Question

Extraction sequence from other sequence

0

Entering edit mode

7.4 years ago

fufuyou ▴ 110

Hello， I have lots of sequences from two parts: one is

>seqeunce1
ATGTGTGTTGTACAACTTTGGTATATACTGTATATACC42327477R_3222148F_10594369R_21575807R_1679947F_28391165R

other is

>42327477R_3222148F_10594369R_21575807R_1679947F_28391165R
TGTGTTGTACAACTTTGGTATATACTGTATATACC

I want to get the sequence like as following:

>seqeunce1
ATGTGTGTTGTACAACTTTGGTATATACTGTATATACC*TGTGTTGTACAACTTTGGTATATACTGTATATACC*

Could you have some methods for doing this? Thanks, Fuyou

Assembly • 1.9k views

ADD COMMENT • link updated 7.4 years ago by lieven.sterck 15k • written 7.4 years ago by fufuyou ▴ 110

1

Entering edit mode

Hi,

Can you explain your issue a little more in detail? Do you want that code at the end replaced by the sequence from the other file?
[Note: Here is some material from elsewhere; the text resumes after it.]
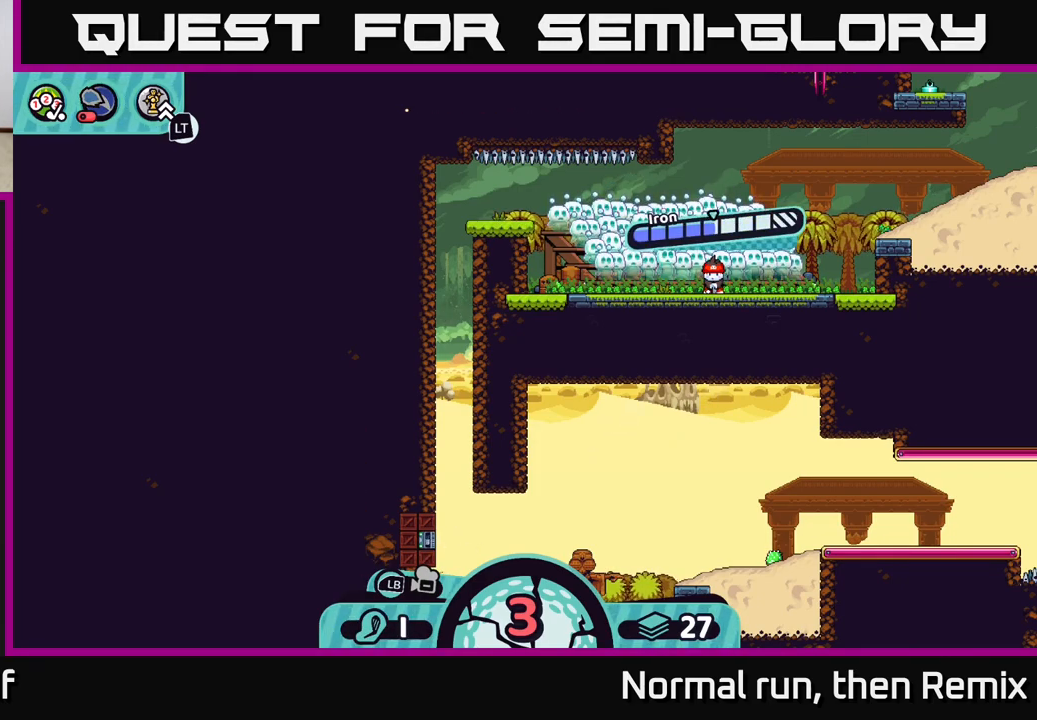
{"buttons": [], "left_stick": "center", "right_stick": "center", "events": []}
Or look whether seq2 matches seq1 and then concatenate them? (or are these equivalents of each other? == the code denotes seq2 is part of seq1?)

ADD REPLY • link 7.4 years ago by lieven.sterck 15k

0

Entering edit mode

Thanks. yes. I want to use seq2's sequence to replace the code in seq1. Fuyou

ADD REPLY • link 7.4 years ago by fufuyou ▴ 110

0

Entering edit mode

is it correct to assume you have 2 files with all these sequences in? or a whole bunch of separate files?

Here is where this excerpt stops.